By JAN LARSON McLAUGHLIN
BG Independent News
The willingness of Wood County voters to help those in need resulted in the easy passage of two countywide levies on Tuesday.
The Wood County Board of Developmental Disabilities’ 2.45-mill levy walked away with 72 percent of the vote (34,546 to 13,172), and the Wood County Alcohol, Drug Addiction and Mental Health Services’ 1-mill levy passed handily with 67 percent of the vote (32,061 to 15,901).
Wood Lane Superintendent Brent Baer said voters clearly responded to the need.
“We’re so appreciative of the support,” he said Tuesday evening. “We’re looking forward to getting back in the office tomorrow and doing what we love to do.”
Baer was pleasantly surprised by the margin of the levy’s victory. The last time the levy was on the ballot in 2013, it passed with 57 percent of the vote.
The increased support may be because of a decrease in the millage, and in the spike in demands for Wood Lane services, Baer said.
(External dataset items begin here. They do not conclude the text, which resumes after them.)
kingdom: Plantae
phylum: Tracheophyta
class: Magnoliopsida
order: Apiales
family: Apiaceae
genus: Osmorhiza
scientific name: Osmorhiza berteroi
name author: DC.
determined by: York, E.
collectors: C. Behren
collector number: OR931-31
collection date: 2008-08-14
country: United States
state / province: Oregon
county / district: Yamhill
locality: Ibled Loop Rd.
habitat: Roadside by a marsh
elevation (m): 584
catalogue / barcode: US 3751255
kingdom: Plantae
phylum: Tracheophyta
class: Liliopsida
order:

“I do believe people really responded to the information,” that requests for services are at an all-time high, he said. “They agreed the need is there.”
Tom Clemons, executive director of Wood County Alcohol, Drug Addiction and Mental Health Services, spent a great deal of time traveling to communities in the county to educate voters prior to the levy vote.
But he found that many county residents were already aware of the services.
“I think we have really improved our community education over the past several years,” Clemons said.
And the ongoing opiate crisis has helped spread the word.
“The opiate epidemic certainly increased awareness,” he said.
Clemons said he was worried that people would be so tired of hearing about the opiate crisis, that they might shut out the message about the levy. He is also weary of hearing the horrors, “but closing my eyes to it doesn’t make it go away,” he said.
“We’re making a difference. We’re saving people’s lives. But we’ve got a long way to go,” he said.
As he promoted the levy, Clemons also talked about the need for more suicide prevention efforts in the county.
“The high rate of suicides we’re seeing has really sobered people up,” he said.
Voters responded to the need, Clemons said.
“Wood County residents really do have care and compassion, and they come together to help their neighbors,” he said. “I’m very grateful.”